# Fonte:
·····

Abbiamo avuto l’occasione di realizzare questa intervista all’Accademia della Modernità Democratica con al suo interno un contributo (citato tra virgolette) di Forza Yusif, membro del comitato di co-presidenza del PYD, per fare il punto su quanto sta accadendo in Siria a seguito della caduta del regime di Assad, ma più in generale su come si sta ridefinendo il contesto mediorientale alla luce delle accelerazioni in corso.

Pensiamo sia importante contribuire a un’analisi della fase attuale alimentando il dibattito con punti di vista differenti e non per forza in sintesi tra loro. Sebbene a nostro parere rimangano alcuni nodi irrisolti nella lettura che ci viene offerta, ci pare che questa intervista favorisca una discussione dal basso di cui ci sarebbe estremamente bisogno per orientarsi nel presente, piuttosto che soccombere alle sirene semplificanti della geopolitica e dell’idealismo.

L’Accademia della Modernità Democratica è stata raggiunta a dicembre 2024, alcuni passaggi dunque non risultano aggiornati.

Con la caduta del regime di Assad, l’appoggio a oltranza dell’amministrazione Usa a quella Israeliana raggiunge un altro strategico obiettivo in Medio Oriente: gettare nel caos un altro paese “ostile” ed indebolire i suoi avversari. Come prevedete che si evolva l’atteggiamento Usa verso la rivoluzione confederale alla luce degli ultimi avvenimenti in Siria e oltre oceano dell’elezione di Trump?

È necessario dare un contesto storico e politico a quello che sta avvenendo. È chiaro ormai da molti anni che sia in corso uno scontro globale, quella che noi chiamiamo Terza Guerra Mondiale, che ha come centro il Medio Oriente. Il Medio Oriente, infatti, connette tre continenti ed è ricco di risorse fondamentali, ha quindi un valore strategico per i corridoi energetici e commerciali necessari per alimentare la potenza degli stati imperialisti. Nel contesto della Terza Guerra Mondiale le potenze egemoni della modernità capitalista (USA, UK, Israele, …) perseguono un progetto per il Medio Oriente con il quale intendono ridefinire i rapporti di forza e i confini in modo che siano funzionali alla valorizzazione e movimentazione dei capitali globali. Gli stati nazione creati dalle potenze coloniali dopo la Prima Guerra Mondiale non sono più funzionali a questo processo. L’intenzione è quindi di eliminare gli elementi che lo limitano e creare un nuovo assetto istituzionale che garantisca maggiore agibilità al capitale globale. In questa nuova fase, Israele è il principale agente delle potenze egemoni della modernità capitalista nell’area, e gli obbiettivi politici e militari sono determinati dalla necessità di eliminare le minacce alla sua sicurezza. Con gli Accordi di Abramo i principali stati arabi, in particolare l’Arabia Saudita, si sono allineati a questo piano. Il ruolo storico della Turchia, nonché una delle ragioni della sua presenza nella NATO, è quello di protettore di Israele. La Turchia ha svolto il ruolo di protagonista negli eventi che hanno portato alla caduta di Assad e all’instaurazione del governo di H’ayat Tharir al-Sham (HTS). Inoltre, ne ha approfittato per dirigere i mercenari dell’Esercito Nazionale Siriano (SNA) contro le Forze Siriane Democratiche (SDF) e l’Amministrazione Democratica Autonoma della Siria del Nord e dell’Est (DAANES).

·····

# Raccolta dati:
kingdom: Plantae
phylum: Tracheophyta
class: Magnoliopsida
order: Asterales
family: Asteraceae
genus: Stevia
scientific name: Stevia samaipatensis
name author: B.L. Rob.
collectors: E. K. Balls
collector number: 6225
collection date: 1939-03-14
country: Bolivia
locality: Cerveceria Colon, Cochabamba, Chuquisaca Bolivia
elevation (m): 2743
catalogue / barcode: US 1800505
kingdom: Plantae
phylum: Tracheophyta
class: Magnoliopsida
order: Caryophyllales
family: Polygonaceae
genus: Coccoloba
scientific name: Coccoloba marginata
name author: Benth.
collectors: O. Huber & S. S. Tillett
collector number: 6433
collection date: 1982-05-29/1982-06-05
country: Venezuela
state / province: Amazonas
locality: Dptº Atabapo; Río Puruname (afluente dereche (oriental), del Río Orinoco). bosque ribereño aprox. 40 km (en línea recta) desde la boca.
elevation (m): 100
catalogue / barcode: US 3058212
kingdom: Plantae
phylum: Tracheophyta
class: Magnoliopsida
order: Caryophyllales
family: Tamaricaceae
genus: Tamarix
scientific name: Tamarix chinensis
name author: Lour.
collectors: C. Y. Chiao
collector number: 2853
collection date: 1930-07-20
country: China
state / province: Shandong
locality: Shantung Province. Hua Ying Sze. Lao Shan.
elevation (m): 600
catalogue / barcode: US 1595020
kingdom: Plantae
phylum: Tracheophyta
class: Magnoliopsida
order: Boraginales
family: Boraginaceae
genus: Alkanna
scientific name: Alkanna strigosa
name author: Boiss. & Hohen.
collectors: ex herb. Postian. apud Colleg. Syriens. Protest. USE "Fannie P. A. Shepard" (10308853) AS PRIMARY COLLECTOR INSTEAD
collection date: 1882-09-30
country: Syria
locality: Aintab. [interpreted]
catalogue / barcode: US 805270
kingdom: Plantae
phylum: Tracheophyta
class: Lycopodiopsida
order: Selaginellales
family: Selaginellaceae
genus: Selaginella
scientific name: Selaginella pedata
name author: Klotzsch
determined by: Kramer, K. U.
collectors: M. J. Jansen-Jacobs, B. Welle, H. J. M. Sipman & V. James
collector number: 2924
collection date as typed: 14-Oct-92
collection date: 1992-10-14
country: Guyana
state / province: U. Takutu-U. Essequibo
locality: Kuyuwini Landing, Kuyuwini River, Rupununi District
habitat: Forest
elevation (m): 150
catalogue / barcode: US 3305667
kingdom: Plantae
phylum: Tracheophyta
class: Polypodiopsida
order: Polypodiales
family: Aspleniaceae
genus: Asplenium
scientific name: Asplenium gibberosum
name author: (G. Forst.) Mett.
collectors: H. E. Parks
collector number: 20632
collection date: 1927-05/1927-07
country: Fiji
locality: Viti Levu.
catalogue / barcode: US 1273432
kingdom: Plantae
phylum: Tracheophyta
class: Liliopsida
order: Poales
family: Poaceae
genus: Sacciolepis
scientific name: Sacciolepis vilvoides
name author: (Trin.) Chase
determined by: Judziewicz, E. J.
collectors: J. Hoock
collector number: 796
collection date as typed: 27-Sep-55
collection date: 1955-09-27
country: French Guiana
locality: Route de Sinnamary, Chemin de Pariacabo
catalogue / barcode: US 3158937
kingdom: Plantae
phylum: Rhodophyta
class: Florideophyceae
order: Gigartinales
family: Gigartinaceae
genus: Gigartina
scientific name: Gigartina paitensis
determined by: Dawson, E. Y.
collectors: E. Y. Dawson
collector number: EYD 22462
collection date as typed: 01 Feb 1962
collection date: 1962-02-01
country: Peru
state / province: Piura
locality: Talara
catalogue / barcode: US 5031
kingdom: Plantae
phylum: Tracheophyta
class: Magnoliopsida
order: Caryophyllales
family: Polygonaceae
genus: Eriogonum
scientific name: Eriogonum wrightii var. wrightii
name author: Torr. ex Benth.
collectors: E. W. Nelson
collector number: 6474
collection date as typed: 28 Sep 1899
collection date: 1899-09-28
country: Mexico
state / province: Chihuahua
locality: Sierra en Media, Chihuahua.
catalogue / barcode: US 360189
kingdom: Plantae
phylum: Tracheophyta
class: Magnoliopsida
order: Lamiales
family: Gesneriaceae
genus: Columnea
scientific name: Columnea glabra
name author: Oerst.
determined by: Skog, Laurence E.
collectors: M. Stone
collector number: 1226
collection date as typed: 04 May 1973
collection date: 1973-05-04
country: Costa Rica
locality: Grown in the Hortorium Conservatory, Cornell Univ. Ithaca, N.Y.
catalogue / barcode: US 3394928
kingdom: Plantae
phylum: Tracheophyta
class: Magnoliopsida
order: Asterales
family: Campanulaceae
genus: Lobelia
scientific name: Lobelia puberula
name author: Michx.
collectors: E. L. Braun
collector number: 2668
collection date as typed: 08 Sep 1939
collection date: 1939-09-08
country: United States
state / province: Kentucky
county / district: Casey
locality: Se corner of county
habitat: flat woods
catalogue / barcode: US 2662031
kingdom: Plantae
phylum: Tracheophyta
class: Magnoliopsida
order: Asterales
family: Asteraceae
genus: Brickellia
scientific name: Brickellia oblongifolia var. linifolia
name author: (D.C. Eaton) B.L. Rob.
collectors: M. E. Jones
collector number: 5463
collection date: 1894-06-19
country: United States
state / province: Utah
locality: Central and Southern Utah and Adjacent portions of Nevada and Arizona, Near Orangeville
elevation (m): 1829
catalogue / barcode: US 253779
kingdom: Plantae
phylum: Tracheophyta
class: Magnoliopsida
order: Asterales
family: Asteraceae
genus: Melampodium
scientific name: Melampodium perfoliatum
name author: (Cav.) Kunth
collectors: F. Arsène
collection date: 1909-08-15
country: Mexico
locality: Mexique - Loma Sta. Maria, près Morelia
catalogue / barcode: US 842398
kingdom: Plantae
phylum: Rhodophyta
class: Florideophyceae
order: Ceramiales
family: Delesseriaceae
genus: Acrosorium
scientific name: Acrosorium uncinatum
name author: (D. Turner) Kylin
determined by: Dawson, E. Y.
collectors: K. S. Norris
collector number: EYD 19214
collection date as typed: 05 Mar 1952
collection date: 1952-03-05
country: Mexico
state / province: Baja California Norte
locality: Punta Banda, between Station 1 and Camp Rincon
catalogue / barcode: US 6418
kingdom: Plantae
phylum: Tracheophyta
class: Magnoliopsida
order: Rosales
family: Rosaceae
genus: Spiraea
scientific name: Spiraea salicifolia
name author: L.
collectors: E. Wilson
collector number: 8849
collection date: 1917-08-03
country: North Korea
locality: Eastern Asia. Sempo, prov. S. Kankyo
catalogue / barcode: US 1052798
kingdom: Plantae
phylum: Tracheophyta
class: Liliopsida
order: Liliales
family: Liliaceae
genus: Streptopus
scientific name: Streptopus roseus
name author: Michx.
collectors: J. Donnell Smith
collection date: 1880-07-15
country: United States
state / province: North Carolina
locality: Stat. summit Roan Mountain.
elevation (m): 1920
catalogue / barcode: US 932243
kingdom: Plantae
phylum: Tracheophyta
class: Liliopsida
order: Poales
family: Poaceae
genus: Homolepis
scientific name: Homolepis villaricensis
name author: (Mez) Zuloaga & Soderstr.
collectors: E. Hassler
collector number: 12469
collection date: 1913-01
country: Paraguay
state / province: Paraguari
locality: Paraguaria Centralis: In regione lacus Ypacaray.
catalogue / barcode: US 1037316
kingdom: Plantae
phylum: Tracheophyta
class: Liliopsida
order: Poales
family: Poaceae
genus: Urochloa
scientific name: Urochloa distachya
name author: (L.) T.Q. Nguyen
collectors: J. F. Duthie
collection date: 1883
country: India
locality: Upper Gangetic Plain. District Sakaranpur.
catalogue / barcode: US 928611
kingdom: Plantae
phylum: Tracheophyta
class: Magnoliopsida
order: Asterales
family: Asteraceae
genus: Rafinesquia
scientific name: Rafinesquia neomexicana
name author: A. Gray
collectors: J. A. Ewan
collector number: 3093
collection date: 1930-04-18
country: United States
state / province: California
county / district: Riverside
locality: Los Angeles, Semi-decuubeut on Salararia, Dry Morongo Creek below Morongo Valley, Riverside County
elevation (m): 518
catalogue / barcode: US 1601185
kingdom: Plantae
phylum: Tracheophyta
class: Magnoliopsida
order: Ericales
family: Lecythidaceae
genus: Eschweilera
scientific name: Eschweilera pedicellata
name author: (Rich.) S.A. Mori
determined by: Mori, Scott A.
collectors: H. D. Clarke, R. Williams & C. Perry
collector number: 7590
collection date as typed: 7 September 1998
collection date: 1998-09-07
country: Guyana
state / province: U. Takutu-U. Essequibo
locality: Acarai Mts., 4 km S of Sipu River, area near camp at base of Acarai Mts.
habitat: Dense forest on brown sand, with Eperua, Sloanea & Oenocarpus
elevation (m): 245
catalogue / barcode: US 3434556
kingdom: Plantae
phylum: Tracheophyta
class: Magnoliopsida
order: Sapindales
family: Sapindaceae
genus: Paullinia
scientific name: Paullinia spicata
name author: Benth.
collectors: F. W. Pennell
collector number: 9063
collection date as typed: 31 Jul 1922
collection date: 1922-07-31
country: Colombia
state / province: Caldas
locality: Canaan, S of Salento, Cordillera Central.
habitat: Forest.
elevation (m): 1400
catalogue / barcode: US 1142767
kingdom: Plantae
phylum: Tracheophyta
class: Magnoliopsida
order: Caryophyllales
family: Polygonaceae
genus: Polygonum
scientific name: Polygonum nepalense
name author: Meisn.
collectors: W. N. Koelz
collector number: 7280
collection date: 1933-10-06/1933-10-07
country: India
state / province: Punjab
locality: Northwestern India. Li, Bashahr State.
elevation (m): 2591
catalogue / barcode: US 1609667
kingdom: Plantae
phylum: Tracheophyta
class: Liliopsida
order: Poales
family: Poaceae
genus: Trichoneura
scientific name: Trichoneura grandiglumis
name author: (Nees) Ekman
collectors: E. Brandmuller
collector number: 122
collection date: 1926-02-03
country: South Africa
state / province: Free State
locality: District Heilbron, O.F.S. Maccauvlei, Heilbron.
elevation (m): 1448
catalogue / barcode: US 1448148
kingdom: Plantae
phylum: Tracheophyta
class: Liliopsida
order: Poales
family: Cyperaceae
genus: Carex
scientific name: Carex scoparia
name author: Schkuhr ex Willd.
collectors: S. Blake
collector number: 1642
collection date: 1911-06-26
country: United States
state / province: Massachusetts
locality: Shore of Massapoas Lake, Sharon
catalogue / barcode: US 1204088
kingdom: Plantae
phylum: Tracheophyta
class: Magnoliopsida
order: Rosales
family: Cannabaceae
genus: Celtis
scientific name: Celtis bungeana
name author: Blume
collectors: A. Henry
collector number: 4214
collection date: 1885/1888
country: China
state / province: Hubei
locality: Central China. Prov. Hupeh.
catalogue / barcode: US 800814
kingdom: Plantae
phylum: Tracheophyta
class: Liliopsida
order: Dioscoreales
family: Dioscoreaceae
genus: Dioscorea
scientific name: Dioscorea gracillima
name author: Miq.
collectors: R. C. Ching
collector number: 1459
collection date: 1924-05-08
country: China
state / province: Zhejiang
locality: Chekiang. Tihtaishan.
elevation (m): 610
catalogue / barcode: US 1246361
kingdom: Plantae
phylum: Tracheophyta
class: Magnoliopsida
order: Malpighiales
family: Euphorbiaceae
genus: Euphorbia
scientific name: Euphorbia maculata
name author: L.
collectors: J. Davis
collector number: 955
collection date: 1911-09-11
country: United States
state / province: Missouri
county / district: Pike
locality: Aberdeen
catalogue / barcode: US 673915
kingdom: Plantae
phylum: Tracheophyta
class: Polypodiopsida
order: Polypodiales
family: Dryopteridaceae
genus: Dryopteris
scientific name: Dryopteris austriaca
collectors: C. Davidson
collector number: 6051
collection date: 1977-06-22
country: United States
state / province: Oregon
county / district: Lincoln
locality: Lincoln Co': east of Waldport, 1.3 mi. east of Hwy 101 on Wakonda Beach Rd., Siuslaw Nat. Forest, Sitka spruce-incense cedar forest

·····

Trascrivi fedelmente il passo della fonte sulla Siria che va da "Pensiamo sia importante" fino a "non risultano aggiornati.", entrambi compresi.

# Soluzione:
Pensiamo sia importante contribuire a un’analisi della fase attuale alimentando il dibattito con punti di vista differenti e non per forza in sintesi tra loro. Sebbene a nostro parere rimangano alcuni nodi irrisolti nella lettura che ci viene offerta, ci pare che questa intervista favorisca una discussione dal basso di cui ci sarebbe estremamente bisogno per orientarsi nel presente, piuttosto che soccombere alle sirene semplificanti della geopolitica e dell’idealismo.

L’Accademia della Modernità Democratica è stata raggiunta a dicembre 2024, alcuni passaggi dunque non risultano aggiornati.